Post by DRW » Thu Aug 27, 2015 2:04 pm

tepples wrote:Unless you're willing to develop your own implementation of stream I/O (FILE *), the most helpful might be sprintf.
I didn't mean that I need anything like that. It was just a little side question. If I want to show text on the screen, I will do it like with every other graphics.

From your list, those are all things that I probably won't need. Sorry.
(They really created macros for the bitwise operations. What is this? Visual Basic?)

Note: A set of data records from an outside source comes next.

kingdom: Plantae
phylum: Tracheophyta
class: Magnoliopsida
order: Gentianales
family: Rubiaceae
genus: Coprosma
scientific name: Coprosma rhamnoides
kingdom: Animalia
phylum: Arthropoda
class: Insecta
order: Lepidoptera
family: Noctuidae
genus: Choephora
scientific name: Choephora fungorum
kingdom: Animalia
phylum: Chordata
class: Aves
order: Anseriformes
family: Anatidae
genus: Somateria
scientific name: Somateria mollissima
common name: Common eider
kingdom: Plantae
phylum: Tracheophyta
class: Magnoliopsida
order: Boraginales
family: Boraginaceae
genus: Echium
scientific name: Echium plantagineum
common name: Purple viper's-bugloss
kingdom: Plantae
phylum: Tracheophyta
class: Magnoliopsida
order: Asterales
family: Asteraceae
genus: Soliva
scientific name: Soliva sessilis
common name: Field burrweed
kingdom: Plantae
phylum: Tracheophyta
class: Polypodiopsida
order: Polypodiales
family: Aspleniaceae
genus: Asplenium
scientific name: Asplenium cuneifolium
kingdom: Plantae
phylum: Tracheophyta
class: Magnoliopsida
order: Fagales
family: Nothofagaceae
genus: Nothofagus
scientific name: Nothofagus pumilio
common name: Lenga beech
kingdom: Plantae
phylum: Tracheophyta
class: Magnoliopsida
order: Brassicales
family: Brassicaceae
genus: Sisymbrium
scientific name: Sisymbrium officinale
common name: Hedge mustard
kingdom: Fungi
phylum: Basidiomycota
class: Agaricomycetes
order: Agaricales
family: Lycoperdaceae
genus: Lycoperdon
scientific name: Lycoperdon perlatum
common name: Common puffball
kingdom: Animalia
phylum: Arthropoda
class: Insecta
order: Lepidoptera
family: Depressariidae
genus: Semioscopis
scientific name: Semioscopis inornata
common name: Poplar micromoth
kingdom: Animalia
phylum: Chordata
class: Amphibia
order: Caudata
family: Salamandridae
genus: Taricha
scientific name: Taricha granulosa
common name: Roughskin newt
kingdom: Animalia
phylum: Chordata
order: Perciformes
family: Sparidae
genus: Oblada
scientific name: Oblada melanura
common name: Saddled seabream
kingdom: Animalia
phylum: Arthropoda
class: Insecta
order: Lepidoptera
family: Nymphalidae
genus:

One function that I might need is memcpy.
I have an array for all the background data that shall be updated during the next NMI call. This array includes PPU starting addresses, the PPUCTRL value (for horizontal or vertical drawing) and the graphical data. And the terminating character for one block of data is 0xFE (so that the same array can include update information for various portions of the screen) and the final terminating character is 0xFF. And when a certain boolean variable is set to true, the NMI reads this array (and then sets the boolean variable back to false, so that it isn't read in the next frame anymore) and puts the data into the PPU.
memcpy might be helpful to copy graphical information from the ROM into this array.
Same with palette data.

lidnariq wrote:Note that you shouldn't read the joystick from C if you enable the optimizer, for reasons that thefox pointed out here: http://kkfos.aspekt.fi/projects/nes/lib ... -for-cc65/
That's no problem. I already implemented my controller reading function in assembly. The whole controller status is written into one simple variable once per frame. And the C code then merely has to check this variable.

In fact, I don't access any of the NES registers or any of that low-level stuff from within C. While I prepare general arrays that do include NES-specific data (like the PPU address high byte and low byte to write to and the PPUCTRL value that shall be set for this drawing process) in C, the actual communication with the PPU itself is always done in assembly.